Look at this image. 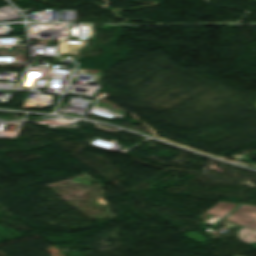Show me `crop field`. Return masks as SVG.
Returning <instances> with one entry per match:
<instances>
[{
	"instance_id": "ac0d7876",
	"label": "crop field",
	"mask_w": 256,
	"mask_h": 256,
	"mask_svg": "<svg viewBox=\"0 0 256 256\" xmlns=\"http://www.w3.org/2000/svg\"><path fill=\"white\" fill-rule=\"evenodd\" d=\"M236 204L219 202L210 210L206 211L201 215V218L205 221L204 223L212 224L219 218L224 216L226 213L231 211Z\"/></svg>"
},
{
	"instance_id": "8a807250",
	"label": "crop field",
	"mask_w": 256,
	"mask_h": 256,
	"mask_svg": "<svg viewBox=\"0 0 256 256\" xmlns=\"http://www.w3.org/2000/svg\"><path fill=\"white\" fill-rule=\"evenodd\" d=\"M226 219L243 226L237 232L239 233L237 237L240 241H256V207L241 205L237 211ZM252 229L254 230L251 231Z\"/></svg>"
}]
</instances>
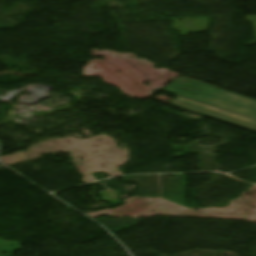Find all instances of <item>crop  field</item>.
I'll use <instances>...</instances> for the list:
<instances>
[{"label":"crop field","mask_w":256,"mask_h":256,"mask_svg":"<svg viewBox=\"0 0 256 256\" xmlns=\"http://www.w3.org/2000/svg\"><path fill=\"white\" fill-rule=\"evenodd\" d=\"M164 90L256 119V100L197 81L180 77ZM170 105L256 132V121L202 103L179 97Z\"/></svg>","instance_id":"crop-field-1"}]
</instances>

Task goal: State how many lines of the data above contain the string "xmlns", counting case as significant, and give only that number.

Solution to this task: 3